We also want to create more interpretive analysis and plots. The ols method takes in
the number of bins, the block identifier to bin by, bin-method and aggregating method. By default, the binning is done on the response variable axis b0, and binned by equal observation-cardinality intervals. The aggregator defaults to the 0.05-quantile-winsorized-means on both tails, to mute tails common in market contexts.

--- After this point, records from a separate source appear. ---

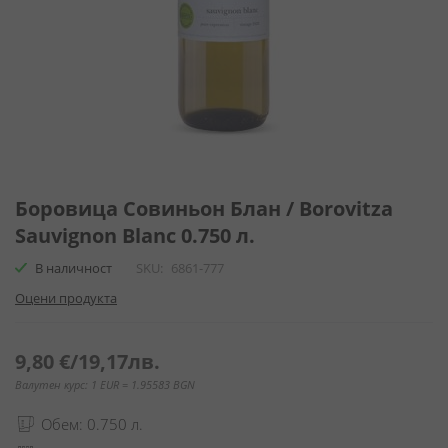
Преминете
към
Боровица Совиньон Блан / Borovitza
началото
Sauvignon Blanc 0.750 л.
на
галерия
В наличност
SKU
6861-777
със
Оцени продукта
снимки
9,80 €
/
19,17лв.
Валутен курс: 1 EUR = 1.95583 BGN
Обем: 0.750 л.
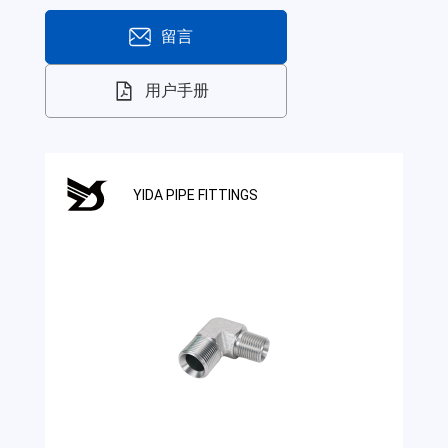
留言
用户手册
YIDA PIPE FITTINGS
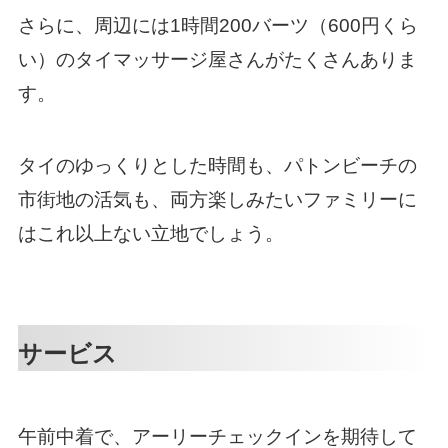
さらに、周辺には1時間200バーツ（600円くら
い）のタイマッサージ屋さんがたくさんありま
す。
タイのゆっくりとした時間も、パトンビーチの
市街地の活気も、両方楽しみたいファミリーに
はこれ以上ない立地でしょう。
サービス
午前中着で、アーリーチェックインを期待して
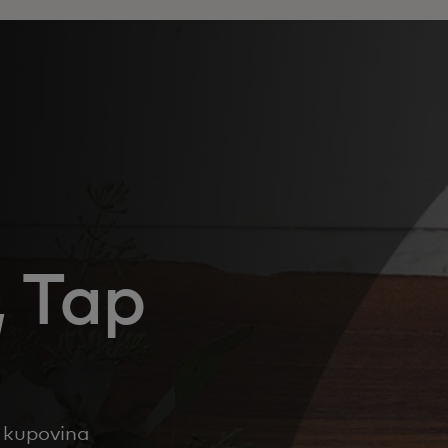
 Tap
h kupovina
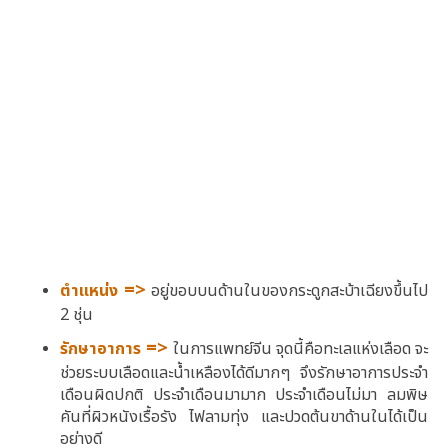
=>
ตำแหน่ง
อยู่ขอบบนด้านในของกระดูกสะบ้าเฉียงขึ้นไป
2 ชุ่น
=>
รักษาอาการ
ในการแพทย์จีน จุดนี้คือทะเลแห่งเลือด จะ
ช่วยระบบเลือดและน้ำเหลืองได้ดีมากๆ จึงรักษาอาการประจำ
เดือนผิดปกติ ประจำเดือนมามาก ประจำเดือนไม่มา ลมพิษ
คันที่ผิวหนังเรื้อรัง ไฟลามทุ่ง และปวดต้นขาด้านในได้เป็น
อย่างดี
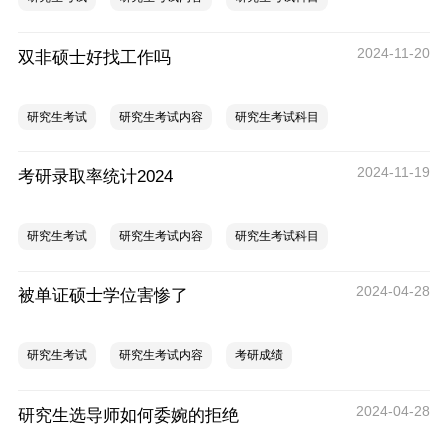
2024-11-20
双非硕士好找工作吗
研究生考试
研究生考试内容
研究生考试科目
2024-11-19
考研录取率统计2024
研究生考试
研究生考试内容
研究生考试科目
2024-04-28
被单证硕士学位害惨了
研究生考试
研究生考试内容
考研成绩
2024-04-28
研究生选导师如何委婉的拒绝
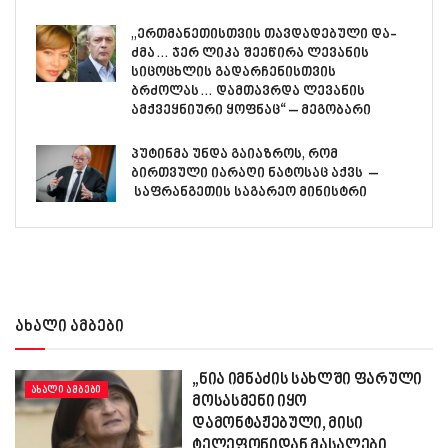
„ერთმანეთისთვის თავდადებული და-
ძმა… ჯერ ლიკა შეეწირა ლევანის
სიცოცხლის გადარჩენისთვის
ბრძოლას… დამთავრდა ლევანის
ამქვეყნიური ყოფნაც“ – მეგობარი
პუტინმა უნდა გაიაზროს, რომ
ბირთვული იარაღი ნატოსაც აქვს –
საფრანგეთის საგარეო მინისტრი
ახალი ამბები
„ნია იმნაძის სახლში ფარული
ᲐᲮᲐᲚᲘ ᲐᲛᲑᲔᲑᲘ
მოსასმენი იყო
დამონტაჟებული, მისი
ტელეფონიდან მასალები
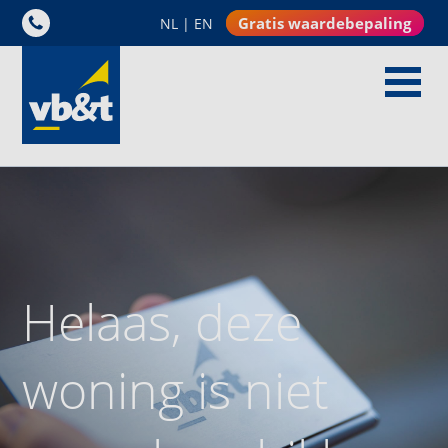
Gratis waardebepaling
NL
|
EN
Helaas, deze
woning is niet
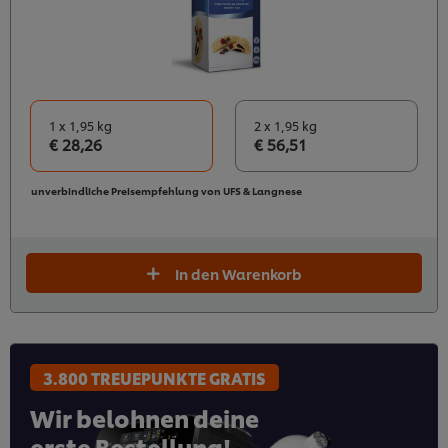
1 x 1,95 kg
2 x 1,95 kg
€ 28,26
€ 56,51
unverbindliche Preisempfehlung von UFS & Langnese
In den Warenkorb
3.800 TREUEPUNKTE GRATIS
Wir belohnen deine
erste Bestellung!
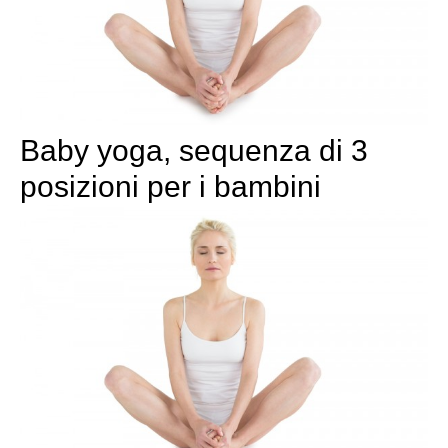
Baby yoga, sequenza di 3
posizioni per i bambini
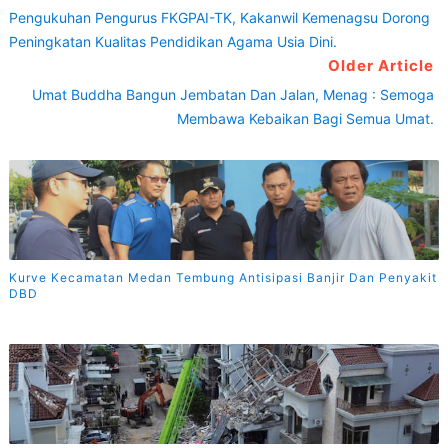
Pengukuhan Pengurus FKGPAI-TK, Kakanwil Kemenagsu Dorong
Peningkatan Kualitas Pendidikan Agama Usia Dini.
Older Article
Umat Buddha Bangun Jembatan Dan Jalan, Menag : Semoga
Membawa Kebaikan Bagi Semua Umat.
Kurve Kecamatan Medan Tembung Antisipasi Banjir Dan Penyakit
DBD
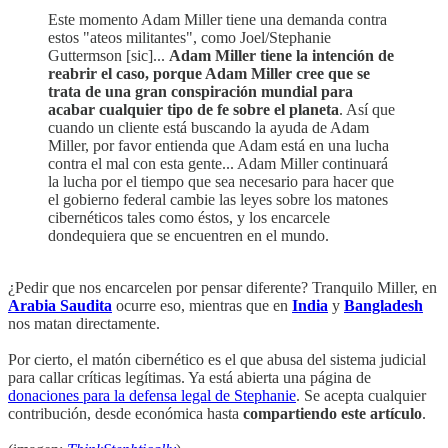
Este momento Adam Miller tiene una demanda contra
estos "ateos militantes", como Joel/Stephanie
Guttermson [sic]...
Adam Miller tiene la intención de
reabrir el caso, porque Adam Miller cree que se
trata de una gran conspiración mundial para
acabar cualquier tipo de fe sobre el planeta
. Así que
cuando un cliente está buscando la ayuda de Adam
Miller, por favor entienda que Adam está en una lucha
contra el mal con esta gente... Adam Miller continuará
la lucha por el tiempo que sea necesario para hacer que
el gobierno federal cambie las leyes sobre los matones
cibernéticos tales como éstos, y los encarcele
dondequiera que se encuentren en el mundo.
¿Pedir que nos encarcelen por pensar diferente? Tranquilo Miller, en
Arabia Saudita
ocurre eso, mientras que en
India
y
Bangladesh
nos matan directamente.
Por cierto, el matón cibernético es el que abusa del sistema judicial
para callar críticas legítimas. Ya está abierta una página de
donaciones para la defensa legal de Stephanie
. Se acepta cualquier
contribución, desde económica hasta
compartiendo este artículo
.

For our sceneario, let us take 100 bins over the b1 axis, which is our normalized returns,
and take the remaining default options.
OLS Regression Results
==============================================================================
Dep. Variable: b0 R-squared: 0.184
Model: OLS Adj. R-squared: 0.176
Method: Least Squares F-statistic: 22.11
Date: Wed, 01 May 2024 Prob (F-statistic): 8.45e-06
Time: 18:03:49 Log-Likelihood: 418.85
No. Observations: 100 AIC: -833.7
Df Residuals: 98 BIC: -828.5
Df Model: 1
Covariance Type: nonrobust
==============================================================================
coef std err t P>|t| [0.025 0.975]
------------------------------------------------------------------------------
Intercept 0.0008 0.000 2.259 0.026 0.000 0.002
b1 0.0003 6.98e-05 4.702 0.000 0.000 0.000
==============================================================================
Omnibus: 4.233 Durbin-Watson: 1.528
Prob(Omnibus): 0.120 Jarque-Bera (JB): 4.101
Skew: 0.444 Prob(JB): 0.129
Kurtosis: 2.559 Cond. No. 5.36
==============================================================================
Notes:
[1] Standard Errors assume that the covariance matrix of the errors is correctly specified.
and all regression studies suggest that momentum exists in cryptocurrency returns over daily timescales. Of course, since the data has been transformed, the interpretation of the regression results and analysis needs to be adjusted in relation to the binning and aggregation techniques employed.
The library also supports methods to study multivariable regression, as in the statsmodels package, as well as convenience methods to obtain diagnostics for common issues such as multicollinearity concerns with statistics like condition number and variance-inflation-factors.